Dog • Canis lupus familiaris
Conditions: Allergic rhinitis; allergic asthma; skin rash.
Symptoms: Itchy, stuffy, or runny nose; post-nasal drip; sneezing; itchy, red or watery eyes; asthmatic symptoms; wheezing; skin rash, and hives.
Environmental factors: Dander can collect on furniture, bedding, carpet, as well as human skin and clothing; due to its thin sticky layout, it is easily transported and found in classrooms, homes, etc..
Dogs produce a protein called Can F1 and Can F11 which is found in the dog’s glands underneath the skin as well as the saliva and urine. This protein is attached to the dog dander, which can go airborne and cause allergic reactions.
Cross-reactivity: Extensive cross-reactivity among different breeds of dog can be expected.
- “Allergic to Your Pet?
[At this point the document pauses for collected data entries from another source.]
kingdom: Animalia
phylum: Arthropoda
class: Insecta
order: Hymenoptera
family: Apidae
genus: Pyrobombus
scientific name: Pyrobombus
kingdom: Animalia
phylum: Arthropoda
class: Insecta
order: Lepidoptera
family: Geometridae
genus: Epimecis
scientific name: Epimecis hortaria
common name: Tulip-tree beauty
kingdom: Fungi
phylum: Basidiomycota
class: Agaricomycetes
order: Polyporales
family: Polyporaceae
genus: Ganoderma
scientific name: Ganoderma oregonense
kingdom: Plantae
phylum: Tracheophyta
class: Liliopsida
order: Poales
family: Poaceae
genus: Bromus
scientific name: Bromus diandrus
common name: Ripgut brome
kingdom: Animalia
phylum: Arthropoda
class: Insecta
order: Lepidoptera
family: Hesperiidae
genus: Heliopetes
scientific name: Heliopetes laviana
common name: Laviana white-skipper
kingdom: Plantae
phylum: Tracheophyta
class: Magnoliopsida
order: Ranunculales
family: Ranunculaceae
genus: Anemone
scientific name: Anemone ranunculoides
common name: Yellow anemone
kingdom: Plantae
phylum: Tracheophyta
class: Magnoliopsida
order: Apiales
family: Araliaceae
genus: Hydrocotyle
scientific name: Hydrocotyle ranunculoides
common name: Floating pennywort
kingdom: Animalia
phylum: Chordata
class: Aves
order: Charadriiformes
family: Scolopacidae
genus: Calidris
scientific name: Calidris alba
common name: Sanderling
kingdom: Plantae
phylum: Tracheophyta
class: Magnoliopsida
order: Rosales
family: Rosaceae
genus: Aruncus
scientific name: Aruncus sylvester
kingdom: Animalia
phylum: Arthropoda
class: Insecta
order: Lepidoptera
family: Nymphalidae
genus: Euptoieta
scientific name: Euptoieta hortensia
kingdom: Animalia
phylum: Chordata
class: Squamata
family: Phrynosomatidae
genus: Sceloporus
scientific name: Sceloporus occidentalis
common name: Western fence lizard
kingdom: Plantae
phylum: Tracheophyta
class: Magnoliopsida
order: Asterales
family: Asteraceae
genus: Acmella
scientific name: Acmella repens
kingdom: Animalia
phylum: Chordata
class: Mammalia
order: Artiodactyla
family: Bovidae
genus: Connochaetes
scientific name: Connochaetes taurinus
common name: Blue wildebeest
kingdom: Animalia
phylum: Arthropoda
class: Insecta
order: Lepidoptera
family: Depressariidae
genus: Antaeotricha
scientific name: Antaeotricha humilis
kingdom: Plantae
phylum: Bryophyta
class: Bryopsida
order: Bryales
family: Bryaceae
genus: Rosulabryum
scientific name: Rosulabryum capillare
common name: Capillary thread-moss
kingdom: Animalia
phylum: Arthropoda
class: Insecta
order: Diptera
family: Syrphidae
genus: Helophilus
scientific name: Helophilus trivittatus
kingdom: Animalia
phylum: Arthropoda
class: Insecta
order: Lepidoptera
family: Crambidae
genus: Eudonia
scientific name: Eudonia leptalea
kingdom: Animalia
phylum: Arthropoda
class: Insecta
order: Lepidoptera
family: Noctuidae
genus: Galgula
Learn about Dog and Cat Allergies.” AAFA. http://www.aafa.org/page/pet-dog-cat-allergies.aspx
- “Dog.”Merriam-Webster. https://www.merriam-webster.com/dictionary/dog
- “Dog Allergies.”WebMD. http://www.webmd.com/allergies/dog-allergies#1
- “Pet Dander.” American Lung Association. http://www.lung.org/our-initiatives/healthy-air/indoor/indoor-air-pollutants/pet-dander.html
Did You Know?
Just as with cat allergies, a truly non-allergic, or “hypoallergenic,” dog does not exist. Pollen and dust can get trapped in fur which may also be the culprit of allergic reactions.